Scan the records for the line containing "FEBRUAR 1, 2019". From there through the last line, write out each line exactly.

##############################

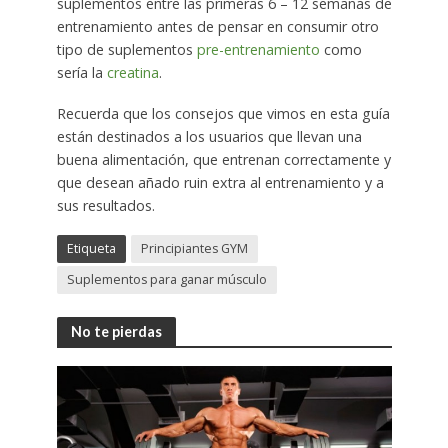
suplementos entre las primeras 6 – 12 semanas de
entrenamiento antes de pensar en consumir otro
tipo de suplementos
pre-entrenamiento
como
sería la
creatina
.
Recuerda que los consejos que vimos en esta guía
están destinados a los usuarios que llevan una
buena alimentación, que entrenan correctamente y
que desean añado ruin extra al entrenamiento y a
sus resultados.
Etiqueta
Principiantes GYM
Suplementos para ganar músculo
No te pierdas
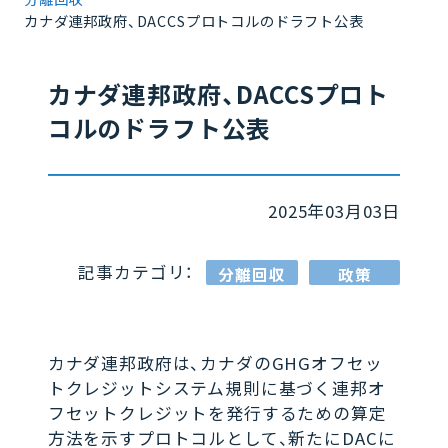
カナダ連邦政府、DACCSプロトコルのドラフト公表
カナダ連邦政府、DACCSプロト
コルのドラフト公表
2025年03月03日
記事カテゴリ：
分離回収
政策
カナダ連邦政府は、カナダのGHGオフセッ
トクレジットシステム規則に基づく連邦オ
フセットクレジットを発行するための算定
方法を示すプロトコルとして、新たにDACに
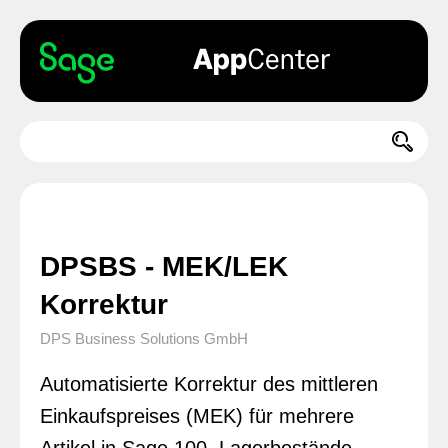
DPSBS - MEK/LEK
Korrektur
DPS Business Solutions GmbH
Automatisierte Korrektur des mittleren
Einkaufspreises (MEK) für mehrere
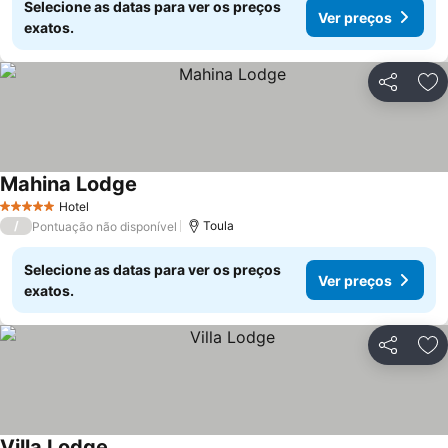
Selecione as datas para ver os preços
Ver preços
exatos.
Partilhar
Ad
Mahina Lodge
Ver preços
Hotel
5 Estrelas
/
Toula
Pontuação não disponível
Selecione as datas para ver os preços
Ver preços
exatos.
Partilhar
Ad
Villa Lodge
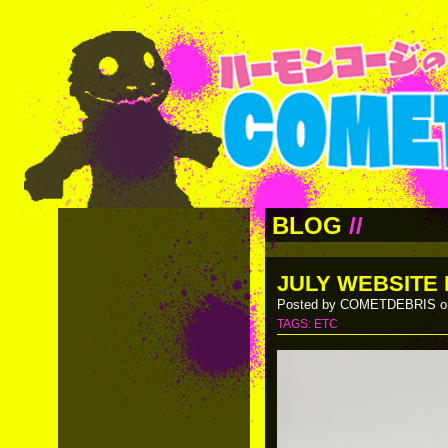
BLOG
//
JULY WEBSITE
Posted by COMETDEBRIS on
TAGS:
ETC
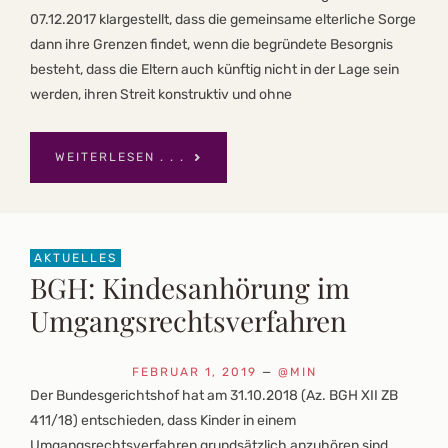
07.12.2017 klargestellt, dass die gemeinsame elterliche Sorge
dann ihre Grenzen findet, wenn die begründete Besorgnis
besteht, dass die Eltern auch künftig nicht in der Lage sein
werden, ihren Streit konstruktiv und ohne
WEITERLESEN . . .
AKTUELLES
BGH: Kindesanhörung im
Umgangsrechtsverfahren
FEBRUAR 1, 2019
—
@MIN
Der Bundesgerichtshof hat am 31.10.2018 (Az. BGH XII ZB
411/18) entschieden, dass Kinder in einem
Umgangsrechtsverfahren grundsätzlich anzuhören sind.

##############################

EXERCISE SOLUTION |
FEBRUAR 1, 2019
—
@MIN
Der Bundesgerichtshof hat am 31.10.2018 (Az. BGH XII ZB
411/18) entschieden, dass Kinder in einem
Umgangsrechtsverfahren grundsätzlich anzuhören sind.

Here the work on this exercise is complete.